The invention provides a method for realizing state recovery after the downtime of a server through a BMC (baseboard management controller). The method monitors the running state of each service under a server system in real time through the BMC, and stores the running state of each service under the server system into the BMC for storage. And the BMC performs restart control on the server after monitoring the downtime of the server, and starts the service of the main system by an Agent according to the service information stored by the BMC before the downtime of the server, so that the running state of the server is consistent with that before the downtime. The method separates the network management data from the service data, can improve the efficiency and the reliability of data recovery, and is also beneficial to improving the safety of the data recovery.

Description

Method for realizing state recovery after shutdown of server through BMC
Technical Field
The invention relates to a method for recovering a server downtime state, in particular to a method for recovering a state of a server after the downtime state through a BMC (baseboard management controller), and belongs to the technical field of server control.
Background
The BMC is software which runs when the server AC is powered on and starts, and runs on a separate chip on the server. The BMC is mainly used for detecting the health states of various components (such as a CPU, a memory, a hard disk, a fan, a machine frame and the like) of the server, the running state of the BMC is independent of a server main system, and the BMC is an out-of-band management mode.

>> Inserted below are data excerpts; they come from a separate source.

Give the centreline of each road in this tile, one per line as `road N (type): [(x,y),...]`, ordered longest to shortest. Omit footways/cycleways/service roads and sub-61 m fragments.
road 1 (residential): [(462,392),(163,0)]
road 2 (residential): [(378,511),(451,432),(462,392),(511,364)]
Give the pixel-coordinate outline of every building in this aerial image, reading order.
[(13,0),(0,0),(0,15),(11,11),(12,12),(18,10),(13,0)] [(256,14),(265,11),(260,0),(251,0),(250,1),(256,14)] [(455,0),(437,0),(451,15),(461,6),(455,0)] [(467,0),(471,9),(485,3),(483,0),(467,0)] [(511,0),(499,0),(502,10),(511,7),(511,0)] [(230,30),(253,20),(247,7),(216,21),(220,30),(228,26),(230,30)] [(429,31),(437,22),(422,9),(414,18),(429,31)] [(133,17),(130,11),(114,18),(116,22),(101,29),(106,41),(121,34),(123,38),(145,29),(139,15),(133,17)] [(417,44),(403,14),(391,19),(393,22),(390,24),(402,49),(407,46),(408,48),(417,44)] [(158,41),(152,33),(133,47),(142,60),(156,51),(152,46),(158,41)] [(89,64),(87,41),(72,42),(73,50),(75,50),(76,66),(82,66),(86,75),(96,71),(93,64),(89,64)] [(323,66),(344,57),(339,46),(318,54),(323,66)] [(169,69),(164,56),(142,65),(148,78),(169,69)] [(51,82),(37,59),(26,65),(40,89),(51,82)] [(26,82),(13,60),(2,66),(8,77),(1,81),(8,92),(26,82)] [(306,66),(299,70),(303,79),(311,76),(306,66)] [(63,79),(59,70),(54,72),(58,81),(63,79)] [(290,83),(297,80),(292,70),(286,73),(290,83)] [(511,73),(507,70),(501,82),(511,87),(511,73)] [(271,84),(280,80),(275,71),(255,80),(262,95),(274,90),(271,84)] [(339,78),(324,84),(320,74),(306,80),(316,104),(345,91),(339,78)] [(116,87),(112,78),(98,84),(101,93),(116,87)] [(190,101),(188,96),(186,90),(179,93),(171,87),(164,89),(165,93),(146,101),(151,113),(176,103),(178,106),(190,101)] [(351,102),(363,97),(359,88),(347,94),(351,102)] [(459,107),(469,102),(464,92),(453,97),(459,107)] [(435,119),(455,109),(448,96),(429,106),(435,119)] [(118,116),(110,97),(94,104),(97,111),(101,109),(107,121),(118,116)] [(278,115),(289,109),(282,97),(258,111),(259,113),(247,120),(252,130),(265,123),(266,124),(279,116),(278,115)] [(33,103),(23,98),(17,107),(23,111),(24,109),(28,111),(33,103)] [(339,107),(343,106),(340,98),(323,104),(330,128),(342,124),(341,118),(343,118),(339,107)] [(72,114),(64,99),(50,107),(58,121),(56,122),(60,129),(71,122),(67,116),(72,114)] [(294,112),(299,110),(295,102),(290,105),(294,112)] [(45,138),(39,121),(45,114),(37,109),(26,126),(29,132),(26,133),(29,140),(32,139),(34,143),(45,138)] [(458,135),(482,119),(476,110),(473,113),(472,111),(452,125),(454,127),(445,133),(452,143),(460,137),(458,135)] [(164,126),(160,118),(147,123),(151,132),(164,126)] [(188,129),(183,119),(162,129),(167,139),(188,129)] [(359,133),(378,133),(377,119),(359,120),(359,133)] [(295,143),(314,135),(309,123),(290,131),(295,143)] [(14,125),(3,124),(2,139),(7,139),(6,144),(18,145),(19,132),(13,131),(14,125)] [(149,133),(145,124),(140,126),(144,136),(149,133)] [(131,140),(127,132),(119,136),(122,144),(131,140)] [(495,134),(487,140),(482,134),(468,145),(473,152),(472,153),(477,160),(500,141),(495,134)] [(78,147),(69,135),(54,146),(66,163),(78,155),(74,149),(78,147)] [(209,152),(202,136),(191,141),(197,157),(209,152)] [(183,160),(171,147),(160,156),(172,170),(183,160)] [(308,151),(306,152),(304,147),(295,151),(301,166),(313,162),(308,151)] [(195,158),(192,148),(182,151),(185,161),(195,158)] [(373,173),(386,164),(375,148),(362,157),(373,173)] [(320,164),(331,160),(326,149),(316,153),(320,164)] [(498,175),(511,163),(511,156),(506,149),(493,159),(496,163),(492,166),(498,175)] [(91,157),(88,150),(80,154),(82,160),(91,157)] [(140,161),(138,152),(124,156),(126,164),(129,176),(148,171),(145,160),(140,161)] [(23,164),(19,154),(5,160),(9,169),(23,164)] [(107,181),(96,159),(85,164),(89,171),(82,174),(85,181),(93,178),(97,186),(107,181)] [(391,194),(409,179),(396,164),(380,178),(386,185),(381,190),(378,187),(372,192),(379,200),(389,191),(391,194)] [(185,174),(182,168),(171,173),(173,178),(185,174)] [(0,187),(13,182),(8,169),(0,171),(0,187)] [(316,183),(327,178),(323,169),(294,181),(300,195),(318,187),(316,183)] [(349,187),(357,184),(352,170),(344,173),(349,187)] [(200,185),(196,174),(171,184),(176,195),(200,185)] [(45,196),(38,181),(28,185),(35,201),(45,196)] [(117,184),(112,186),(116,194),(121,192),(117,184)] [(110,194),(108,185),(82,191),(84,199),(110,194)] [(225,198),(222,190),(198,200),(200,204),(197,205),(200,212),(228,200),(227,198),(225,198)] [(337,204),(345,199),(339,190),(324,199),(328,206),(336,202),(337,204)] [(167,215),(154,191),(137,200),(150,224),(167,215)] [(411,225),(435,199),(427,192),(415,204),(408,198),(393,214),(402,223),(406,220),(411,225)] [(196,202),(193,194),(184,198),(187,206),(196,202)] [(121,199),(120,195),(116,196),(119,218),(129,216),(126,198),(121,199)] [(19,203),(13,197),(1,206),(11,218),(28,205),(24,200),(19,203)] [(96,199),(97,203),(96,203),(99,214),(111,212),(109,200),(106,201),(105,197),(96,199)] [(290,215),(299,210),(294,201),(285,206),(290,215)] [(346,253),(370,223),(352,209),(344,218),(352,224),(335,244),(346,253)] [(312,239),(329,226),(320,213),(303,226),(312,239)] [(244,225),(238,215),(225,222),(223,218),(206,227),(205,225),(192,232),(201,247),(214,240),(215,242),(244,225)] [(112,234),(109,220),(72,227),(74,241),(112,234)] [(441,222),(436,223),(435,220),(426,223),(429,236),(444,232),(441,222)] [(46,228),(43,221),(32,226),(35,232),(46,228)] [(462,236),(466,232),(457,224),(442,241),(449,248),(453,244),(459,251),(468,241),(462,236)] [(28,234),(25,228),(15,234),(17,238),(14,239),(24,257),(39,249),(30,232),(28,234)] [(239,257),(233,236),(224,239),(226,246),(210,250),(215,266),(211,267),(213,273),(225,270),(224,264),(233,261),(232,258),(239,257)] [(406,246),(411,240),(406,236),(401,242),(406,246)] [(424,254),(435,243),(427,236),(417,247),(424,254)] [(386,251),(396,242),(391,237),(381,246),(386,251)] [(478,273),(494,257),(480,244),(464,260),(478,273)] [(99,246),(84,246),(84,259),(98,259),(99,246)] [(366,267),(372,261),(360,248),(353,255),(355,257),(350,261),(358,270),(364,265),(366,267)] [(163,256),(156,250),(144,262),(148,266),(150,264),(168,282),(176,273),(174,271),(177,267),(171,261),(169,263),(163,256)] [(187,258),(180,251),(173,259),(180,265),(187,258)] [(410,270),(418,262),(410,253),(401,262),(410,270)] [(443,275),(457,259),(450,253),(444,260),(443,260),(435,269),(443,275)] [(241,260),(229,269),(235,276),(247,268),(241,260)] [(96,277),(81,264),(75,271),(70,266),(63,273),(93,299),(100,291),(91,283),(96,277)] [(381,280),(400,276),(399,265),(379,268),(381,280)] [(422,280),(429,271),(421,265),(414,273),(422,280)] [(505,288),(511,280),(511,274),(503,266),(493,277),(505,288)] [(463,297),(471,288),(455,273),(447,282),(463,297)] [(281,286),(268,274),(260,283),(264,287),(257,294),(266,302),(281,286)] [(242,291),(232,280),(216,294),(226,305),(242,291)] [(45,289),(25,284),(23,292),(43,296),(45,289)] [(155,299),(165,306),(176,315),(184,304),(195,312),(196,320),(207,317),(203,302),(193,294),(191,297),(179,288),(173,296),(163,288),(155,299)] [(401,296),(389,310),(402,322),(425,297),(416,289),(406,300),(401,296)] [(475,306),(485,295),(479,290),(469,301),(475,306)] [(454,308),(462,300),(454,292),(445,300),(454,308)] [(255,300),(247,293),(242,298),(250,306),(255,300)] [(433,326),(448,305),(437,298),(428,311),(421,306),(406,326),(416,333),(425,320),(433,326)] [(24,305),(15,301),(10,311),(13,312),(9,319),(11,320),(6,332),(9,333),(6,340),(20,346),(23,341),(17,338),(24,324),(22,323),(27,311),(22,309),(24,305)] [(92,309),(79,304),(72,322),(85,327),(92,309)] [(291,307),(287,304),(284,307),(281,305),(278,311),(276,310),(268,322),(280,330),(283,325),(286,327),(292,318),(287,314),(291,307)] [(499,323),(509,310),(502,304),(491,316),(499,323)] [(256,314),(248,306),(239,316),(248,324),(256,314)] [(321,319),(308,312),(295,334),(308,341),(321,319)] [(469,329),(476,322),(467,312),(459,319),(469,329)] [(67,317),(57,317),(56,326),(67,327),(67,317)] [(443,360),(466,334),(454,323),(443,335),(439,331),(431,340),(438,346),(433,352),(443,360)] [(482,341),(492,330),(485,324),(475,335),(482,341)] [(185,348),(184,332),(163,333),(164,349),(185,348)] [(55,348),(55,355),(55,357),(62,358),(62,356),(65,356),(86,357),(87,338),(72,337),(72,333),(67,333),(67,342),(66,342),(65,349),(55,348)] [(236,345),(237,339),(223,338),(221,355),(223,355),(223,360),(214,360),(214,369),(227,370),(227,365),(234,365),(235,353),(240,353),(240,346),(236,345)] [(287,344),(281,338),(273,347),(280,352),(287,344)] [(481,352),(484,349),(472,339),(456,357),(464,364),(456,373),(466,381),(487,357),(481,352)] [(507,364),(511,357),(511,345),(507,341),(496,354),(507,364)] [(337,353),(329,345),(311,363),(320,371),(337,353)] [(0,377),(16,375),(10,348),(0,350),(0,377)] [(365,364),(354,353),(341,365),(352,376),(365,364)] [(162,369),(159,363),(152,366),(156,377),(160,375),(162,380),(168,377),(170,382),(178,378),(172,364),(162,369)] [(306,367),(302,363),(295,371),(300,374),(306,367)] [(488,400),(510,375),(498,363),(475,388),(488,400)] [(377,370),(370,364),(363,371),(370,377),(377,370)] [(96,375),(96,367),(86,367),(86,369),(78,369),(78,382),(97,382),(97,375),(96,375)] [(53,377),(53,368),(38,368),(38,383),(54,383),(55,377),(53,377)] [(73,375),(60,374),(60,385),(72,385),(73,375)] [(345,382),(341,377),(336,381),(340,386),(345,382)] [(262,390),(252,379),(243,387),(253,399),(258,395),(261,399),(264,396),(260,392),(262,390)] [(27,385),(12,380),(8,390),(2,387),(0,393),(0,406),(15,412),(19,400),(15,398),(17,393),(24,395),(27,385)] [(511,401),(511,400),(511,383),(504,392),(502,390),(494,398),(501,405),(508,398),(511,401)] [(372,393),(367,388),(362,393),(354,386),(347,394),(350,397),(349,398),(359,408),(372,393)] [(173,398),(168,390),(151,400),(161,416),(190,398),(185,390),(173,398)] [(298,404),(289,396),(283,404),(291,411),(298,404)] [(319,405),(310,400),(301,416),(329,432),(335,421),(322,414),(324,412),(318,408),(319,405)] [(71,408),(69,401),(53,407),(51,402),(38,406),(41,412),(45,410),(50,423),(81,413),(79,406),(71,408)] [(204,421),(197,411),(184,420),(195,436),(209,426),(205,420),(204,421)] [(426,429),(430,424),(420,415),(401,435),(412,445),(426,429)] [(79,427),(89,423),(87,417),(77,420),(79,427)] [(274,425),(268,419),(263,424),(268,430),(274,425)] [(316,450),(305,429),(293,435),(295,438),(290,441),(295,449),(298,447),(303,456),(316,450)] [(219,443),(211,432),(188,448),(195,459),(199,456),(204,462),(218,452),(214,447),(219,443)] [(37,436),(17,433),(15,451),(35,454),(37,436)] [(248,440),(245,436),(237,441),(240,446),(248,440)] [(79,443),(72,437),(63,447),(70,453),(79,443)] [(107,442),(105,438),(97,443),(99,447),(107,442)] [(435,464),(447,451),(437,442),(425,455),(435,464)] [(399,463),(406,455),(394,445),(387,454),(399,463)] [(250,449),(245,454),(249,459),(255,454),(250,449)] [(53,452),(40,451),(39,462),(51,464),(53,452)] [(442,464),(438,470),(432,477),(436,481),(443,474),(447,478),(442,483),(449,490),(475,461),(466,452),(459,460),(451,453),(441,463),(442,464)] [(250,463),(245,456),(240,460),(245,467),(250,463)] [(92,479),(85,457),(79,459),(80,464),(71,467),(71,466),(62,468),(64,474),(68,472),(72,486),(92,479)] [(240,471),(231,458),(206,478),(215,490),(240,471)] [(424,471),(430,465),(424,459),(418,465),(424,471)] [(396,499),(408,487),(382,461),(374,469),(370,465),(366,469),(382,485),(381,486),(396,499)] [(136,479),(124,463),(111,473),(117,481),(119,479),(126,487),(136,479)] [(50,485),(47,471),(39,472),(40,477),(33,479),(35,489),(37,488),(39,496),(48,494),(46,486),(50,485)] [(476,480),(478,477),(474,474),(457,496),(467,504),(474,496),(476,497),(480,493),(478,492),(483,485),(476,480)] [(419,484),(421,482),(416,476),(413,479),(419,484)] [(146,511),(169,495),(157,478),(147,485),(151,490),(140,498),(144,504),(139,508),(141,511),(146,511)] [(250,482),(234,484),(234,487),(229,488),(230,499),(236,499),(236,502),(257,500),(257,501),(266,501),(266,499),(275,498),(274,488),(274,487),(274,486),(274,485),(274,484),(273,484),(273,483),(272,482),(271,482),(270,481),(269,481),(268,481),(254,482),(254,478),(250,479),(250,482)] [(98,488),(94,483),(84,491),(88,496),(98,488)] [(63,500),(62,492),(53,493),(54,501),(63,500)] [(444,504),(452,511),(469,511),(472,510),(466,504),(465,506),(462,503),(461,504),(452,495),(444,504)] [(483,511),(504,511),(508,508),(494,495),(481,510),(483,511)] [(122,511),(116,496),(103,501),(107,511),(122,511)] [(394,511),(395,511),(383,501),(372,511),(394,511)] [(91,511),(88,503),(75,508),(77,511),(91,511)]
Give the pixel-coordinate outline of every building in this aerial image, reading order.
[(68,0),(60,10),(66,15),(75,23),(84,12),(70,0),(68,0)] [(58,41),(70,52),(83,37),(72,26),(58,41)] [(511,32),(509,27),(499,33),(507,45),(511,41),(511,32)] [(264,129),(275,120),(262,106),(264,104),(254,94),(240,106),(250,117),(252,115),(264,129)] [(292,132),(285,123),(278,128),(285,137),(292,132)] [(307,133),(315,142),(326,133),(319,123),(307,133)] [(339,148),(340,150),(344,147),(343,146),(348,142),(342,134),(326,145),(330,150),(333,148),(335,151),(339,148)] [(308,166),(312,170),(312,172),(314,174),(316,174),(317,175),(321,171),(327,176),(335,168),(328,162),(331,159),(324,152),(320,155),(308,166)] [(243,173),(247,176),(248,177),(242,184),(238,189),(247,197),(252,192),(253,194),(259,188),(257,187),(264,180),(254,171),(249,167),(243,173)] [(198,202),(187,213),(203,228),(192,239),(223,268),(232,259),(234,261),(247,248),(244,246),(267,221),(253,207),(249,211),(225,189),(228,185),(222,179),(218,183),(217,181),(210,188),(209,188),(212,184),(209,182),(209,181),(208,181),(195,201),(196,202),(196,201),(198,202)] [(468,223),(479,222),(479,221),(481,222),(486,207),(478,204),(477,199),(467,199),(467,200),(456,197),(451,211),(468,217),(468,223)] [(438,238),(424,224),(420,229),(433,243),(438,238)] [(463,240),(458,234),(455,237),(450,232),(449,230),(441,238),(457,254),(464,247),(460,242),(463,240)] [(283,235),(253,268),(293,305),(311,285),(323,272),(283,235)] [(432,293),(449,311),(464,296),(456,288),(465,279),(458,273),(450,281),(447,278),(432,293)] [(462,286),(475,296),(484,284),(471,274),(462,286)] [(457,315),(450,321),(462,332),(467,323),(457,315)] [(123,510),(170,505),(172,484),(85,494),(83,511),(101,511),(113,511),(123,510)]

The out-of-band network management means that the management of the network is realized through a special network management channel, network management data and service data are separated, and an independent channel is established for the network management data. In the channel, only management data, statistical information, charging information and the like are transmitted, and the network management data is separated from the service data, so that the efficiency and the reliability of network management can be improved, and the security of the network management data can be improved. In-band management means that management control information of a network and bearer service information of a user network are transmitted through the same logical channel; a network management system must manage devices through a service network. If the managed object can not be accessed through the service network, the in-band network management system is invalid. The existing BMC out-of-band management software in the industry has various solutions, and in-band and out-of-band communication can be realized in the forms of LPC or network, so that the BMC can acquire information related in a main system.
At present, the server installation state before downtime is not considered in the restarting control of the BMC on the server, and under the condition that hardware is not abnormal, a server system is simply restarted, and then the service of the server is started in an in-band management mode.
Disclosure of Invention
The technical problem to be solved by the invention is to provide a method for realizing the state recovery of the server after the downtime through a BMC (baseboard management controller), and realize a method for automatically recovering the server to the state before the downtime after the restart.
In order to solve the problems, the invention adopts the technical scheme that: 1. a method for realizing state recovery after server downtime through BMC comprises the following steps:
s01), establishing communication between the BMC and the server system;
s02), the BMC monitors the running state of each service under the server system in real time, and stores the running state of each service under the server system into the BMC for storage;
s03), the BMC performs restart control on the server after monitoring that the server system is down, and starts the services which are started before the down or closes the services which are not started before the down according to the service information before the down stored by the BMC, so that the server system is consistent with the server system before the down.
Further, the BMC monitors and restarts the server system through an Agent program, and the function of the program includes: the method comprises the steps of acquiring service information under a server system in real time, sending the service information of the server system to the BMC, receiving a server control instruction sent by the BMC, and controlling and managing the opening and closing of the service of the server system according to the instruction.
Furthermore, the Agent program runs on the server system and is set to be started up, and the start sequence is put behind all other programs.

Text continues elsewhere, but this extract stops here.